Experiential agency must be an act of collective care. It doesn't happen spontaneously. Not in our days, at least. When is the last time you developed agency for somebody you love? When is the last time somebody did it with you?

I'm personally more of a magical agency kind of guy, at least in politics and in my social life. Most of you might be wondering where the seed comes from and how you plant it. What is the seed in the end? Well, I can only answer for myself, and the answer is: drugs. I've been at the end of a very long acid trip in which I was dubious whether I was actually doing fine or convincing myself I was doing fine. I asked the Mother Goddess Transcendental Luminous Being at the end of Time and Space, and she said: “All good, bro, chill 👍”. Who am I to question such a majestic being?

I have no single way to develop magical agency. Some religions might help, but if you are an edgy atheist, this might be harder. Nonetheless, after reading this article, when you find your little seed, you will have a way to recognize it and give it a name.

I've also gone through experiential agency in other fields than politics, though. One episode that I can clearly identify in such a way is the first time I tried to preserve garlic with honey. While both ingredients have strong anti-bacterial properties, they also carry spores of Clostridium botulinum, which, if developed in the right environment, can produce botulinum toxins. In very small and diluted amounts, they are great to give you plump lips. In higher dosages, they kill you quite quickly.

Now, garlic preserved in honey is very tasty: the garlic softens over time, loses the stronger flavor compounds, and starts slowly turning into a sort of candy. I recommend it crushed, mixed with butter and salt flakes, to offer as a spreadable appetizer. It's relatively easy to ferment: if there's no contamination, no pools of water on top of the honey or other weird stuff, you can be sure it's safe. But if it's not safe, you die. Ah, I forgot: botulism toxins are odorless, flavorless, and invisible. You might have visual clues from other forms of contamination that correlate with the toxins, but the botulism bacteria, per se, cannot be spotted.

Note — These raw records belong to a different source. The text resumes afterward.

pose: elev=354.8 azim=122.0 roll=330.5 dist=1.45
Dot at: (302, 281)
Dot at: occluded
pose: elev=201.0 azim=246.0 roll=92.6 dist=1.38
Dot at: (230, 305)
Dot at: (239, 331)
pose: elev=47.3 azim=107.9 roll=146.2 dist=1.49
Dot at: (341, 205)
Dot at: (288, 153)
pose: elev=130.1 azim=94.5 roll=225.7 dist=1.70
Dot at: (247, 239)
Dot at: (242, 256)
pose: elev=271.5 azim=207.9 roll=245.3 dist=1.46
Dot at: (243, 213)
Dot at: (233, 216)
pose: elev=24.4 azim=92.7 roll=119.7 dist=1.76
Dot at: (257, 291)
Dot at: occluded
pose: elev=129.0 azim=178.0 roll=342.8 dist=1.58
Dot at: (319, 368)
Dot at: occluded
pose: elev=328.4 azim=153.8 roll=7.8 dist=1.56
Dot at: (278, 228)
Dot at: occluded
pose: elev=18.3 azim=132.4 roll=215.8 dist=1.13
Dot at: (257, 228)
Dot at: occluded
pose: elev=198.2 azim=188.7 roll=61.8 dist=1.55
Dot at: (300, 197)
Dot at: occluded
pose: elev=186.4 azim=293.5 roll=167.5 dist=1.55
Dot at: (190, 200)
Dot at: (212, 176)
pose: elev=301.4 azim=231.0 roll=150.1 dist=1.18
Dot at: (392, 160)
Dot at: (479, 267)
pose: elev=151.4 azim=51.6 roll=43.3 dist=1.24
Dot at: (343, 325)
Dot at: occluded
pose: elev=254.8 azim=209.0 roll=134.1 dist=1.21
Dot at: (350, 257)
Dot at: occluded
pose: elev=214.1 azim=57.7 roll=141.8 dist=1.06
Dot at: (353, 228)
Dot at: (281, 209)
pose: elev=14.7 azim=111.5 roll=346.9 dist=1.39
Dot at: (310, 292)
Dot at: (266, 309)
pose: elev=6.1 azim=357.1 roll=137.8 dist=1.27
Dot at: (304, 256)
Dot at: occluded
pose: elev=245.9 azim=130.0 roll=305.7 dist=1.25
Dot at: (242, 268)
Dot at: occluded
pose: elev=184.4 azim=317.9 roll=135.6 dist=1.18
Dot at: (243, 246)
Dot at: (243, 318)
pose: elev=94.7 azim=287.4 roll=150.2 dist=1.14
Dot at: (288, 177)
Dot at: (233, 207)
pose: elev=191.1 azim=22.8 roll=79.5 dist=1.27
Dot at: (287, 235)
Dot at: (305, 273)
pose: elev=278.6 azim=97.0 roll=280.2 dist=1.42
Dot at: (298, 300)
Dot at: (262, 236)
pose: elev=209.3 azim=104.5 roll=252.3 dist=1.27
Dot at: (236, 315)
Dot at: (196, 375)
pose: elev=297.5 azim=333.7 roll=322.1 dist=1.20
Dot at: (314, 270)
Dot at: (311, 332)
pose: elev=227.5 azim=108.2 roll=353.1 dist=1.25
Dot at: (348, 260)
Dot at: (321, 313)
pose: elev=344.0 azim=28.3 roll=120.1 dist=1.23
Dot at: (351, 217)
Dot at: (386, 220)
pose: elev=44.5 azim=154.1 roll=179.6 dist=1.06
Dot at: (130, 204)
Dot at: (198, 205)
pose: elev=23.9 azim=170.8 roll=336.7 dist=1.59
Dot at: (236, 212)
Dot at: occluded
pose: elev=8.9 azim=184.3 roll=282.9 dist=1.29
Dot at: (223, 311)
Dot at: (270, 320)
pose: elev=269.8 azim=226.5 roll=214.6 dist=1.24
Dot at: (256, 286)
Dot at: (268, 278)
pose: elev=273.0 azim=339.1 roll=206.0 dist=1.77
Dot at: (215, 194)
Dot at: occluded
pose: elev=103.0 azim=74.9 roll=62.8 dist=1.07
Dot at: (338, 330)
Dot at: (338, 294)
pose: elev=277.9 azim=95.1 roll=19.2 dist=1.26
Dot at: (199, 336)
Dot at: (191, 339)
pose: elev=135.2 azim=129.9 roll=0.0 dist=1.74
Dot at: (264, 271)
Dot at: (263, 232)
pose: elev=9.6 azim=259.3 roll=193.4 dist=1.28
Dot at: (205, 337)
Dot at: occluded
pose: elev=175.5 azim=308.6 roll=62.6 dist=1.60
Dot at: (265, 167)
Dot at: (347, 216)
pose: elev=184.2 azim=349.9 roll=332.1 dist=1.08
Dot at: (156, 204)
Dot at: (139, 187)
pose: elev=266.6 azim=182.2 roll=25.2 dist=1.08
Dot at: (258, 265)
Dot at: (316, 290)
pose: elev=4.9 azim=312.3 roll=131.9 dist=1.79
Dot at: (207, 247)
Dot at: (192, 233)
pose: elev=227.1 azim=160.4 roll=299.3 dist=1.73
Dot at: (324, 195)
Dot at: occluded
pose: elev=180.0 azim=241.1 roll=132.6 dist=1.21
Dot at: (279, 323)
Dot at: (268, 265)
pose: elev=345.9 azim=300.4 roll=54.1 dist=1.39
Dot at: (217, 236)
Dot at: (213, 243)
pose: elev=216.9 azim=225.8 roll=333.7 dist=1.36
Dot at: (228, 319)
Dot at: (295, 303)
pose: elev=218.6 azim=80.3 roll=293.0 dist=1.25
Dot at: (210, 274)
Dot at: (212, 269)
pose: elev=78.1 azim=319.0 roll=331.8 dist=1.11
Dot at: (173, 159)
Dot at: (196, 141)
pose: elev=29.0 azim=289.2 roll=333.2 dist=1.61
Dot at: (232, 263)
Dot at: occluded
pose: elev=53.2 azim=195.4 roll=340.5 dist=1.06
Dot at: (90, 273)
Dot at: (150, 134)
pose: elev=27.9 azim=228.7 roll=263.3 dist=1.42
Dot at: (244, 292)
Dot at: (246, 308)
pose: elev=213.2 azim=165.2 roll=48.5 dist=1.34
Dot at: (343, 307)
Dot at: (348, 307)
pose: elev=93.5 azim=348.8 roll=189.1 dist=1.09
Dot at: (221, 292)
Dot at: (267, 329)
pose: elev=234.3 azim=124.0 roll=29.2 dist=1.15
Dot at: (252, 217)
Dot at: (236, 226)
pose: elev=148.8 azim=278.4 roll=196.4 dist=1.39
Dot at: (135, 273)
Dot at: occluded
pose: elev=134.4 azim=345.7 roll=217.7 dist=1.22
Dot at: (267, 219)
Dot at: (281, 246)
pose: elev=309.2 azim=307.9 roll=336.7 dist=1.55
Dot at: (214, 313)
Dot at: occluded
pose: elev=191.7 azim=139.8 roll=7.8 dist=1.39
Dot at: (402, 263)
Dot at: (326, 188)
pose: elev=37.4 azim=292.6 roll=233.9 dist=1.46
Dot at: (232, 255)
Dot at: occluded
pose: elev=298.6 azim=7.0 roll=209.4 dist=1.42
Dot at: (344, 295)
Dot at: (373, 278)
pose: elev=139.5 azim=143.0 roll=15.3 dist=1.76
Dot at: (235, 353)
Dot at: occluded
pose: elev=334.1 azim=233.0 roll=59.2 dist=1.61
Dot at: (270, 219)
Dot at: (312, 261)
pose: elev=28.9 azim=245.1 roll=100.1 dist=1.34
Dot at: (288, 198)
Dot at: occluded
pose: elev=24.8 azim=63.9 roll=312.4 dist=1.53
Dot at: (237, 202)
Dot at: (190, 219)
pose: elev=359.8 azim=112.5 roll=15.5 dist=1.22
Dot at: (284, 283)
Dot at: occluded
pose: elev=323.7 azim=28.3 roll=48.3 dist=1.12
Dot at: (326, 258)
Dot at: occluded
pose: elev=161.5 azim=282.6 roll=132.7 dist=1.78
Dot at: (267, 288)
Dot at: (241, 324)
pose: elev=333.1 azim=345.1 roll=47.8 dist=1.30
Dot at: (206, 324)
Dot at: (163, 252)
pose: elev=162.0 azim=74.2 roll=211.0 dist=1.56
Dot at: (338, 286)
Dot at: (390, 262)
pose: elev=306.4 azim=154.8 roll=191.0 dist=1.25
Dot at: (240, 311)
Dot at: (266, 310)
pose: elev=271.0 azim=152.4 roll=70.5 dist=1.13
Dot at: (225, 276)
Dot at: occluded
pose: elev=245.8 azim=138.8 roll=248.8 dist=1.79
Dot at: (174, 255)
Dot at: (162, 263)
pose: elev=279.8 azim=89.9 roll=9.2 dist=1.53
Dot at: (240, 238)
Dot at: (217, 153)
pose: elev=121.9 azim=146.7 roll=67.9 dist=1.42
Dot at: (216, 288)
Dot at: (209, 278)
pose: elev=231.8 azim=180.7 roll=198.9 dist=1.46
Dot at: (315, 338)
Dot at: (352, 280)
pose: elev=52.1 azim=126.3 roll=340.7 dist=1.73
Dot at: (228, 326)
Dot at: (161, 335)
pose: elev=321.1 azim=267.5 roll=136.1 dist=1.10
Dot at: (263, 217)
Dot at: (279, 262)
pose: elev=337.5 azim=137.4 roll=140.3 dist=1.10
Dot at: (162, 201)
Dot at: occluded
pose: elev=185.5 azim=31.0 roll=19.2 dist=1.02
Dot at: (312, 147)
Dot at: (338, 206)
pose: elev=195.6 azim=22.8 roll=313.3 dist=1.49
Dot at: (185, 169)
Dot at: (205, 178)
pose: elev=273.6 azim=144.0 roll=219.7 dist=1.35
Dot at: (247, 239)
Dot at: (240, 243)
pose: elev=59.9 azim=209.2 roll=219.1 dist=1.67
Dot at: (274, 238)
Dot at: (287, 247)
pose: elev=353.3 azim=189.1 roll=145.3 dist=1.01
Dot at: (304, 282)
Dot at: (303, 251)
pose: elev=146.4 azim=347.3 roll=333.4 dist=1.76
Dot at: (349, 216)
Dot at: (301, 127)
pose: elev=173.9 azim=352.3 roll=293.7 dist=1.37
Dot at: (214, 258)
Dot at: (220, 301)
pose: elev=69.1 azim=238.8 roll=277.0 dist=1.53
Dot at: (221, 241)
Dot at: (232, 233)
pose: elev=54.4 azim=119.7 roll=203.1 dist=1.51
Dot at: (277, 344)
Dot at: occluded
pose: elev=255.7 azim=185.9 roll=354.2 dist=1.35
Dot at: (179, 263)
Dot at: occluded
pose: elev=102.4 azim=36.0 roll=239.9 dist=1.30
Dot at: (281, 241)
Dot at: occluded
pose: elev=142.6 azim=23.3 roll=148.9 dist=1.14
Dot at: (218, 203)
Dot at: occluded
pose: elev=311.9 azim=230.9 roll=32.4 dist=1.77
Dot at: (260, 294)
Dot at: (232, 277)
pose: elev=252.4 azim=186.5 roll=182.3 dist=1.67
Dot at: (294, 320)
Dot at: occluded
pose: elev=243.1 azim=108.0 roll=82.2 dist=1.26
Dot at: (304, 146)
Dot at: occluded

Back to the agency part: most of us, due to the takeover of the industrial mode of food production, have lost agency over the preservation of our food, together with the most obvious problems with the loss of agency over the production and processing (i.e. you can't cook an egg). Everything is provided to us under the condition that we don't leave it out of the fridge for too long. If we do that, we are promised we are not going to get food poisoning. I mean, sometimes you die anyway because somebody cut costs in some factory. 🤷 Not much agency there.

While it's more common to start from ferments that, in the worst case, give you bad food poisoning for a few days, my partner was already moving at a different pace and pulled me into this experiment. At some point, I had to try it and trust that I did everything right. Yes, there's a minuscule chance of dying, I'm aware of the risk, and yet I trust that tomorrow I'm going to be alive.

Well, I'm still alive, less afraid of unnoticed food contamination, and with a stronger trust in good, rigorous sanitation practices. My partner also went on to start a professional career as a fermenter while I'm writing a blog post about it. Draw the conclusions you prefer. I'm a writer, not a cop, and it's time for you to stop reading and grow some agency.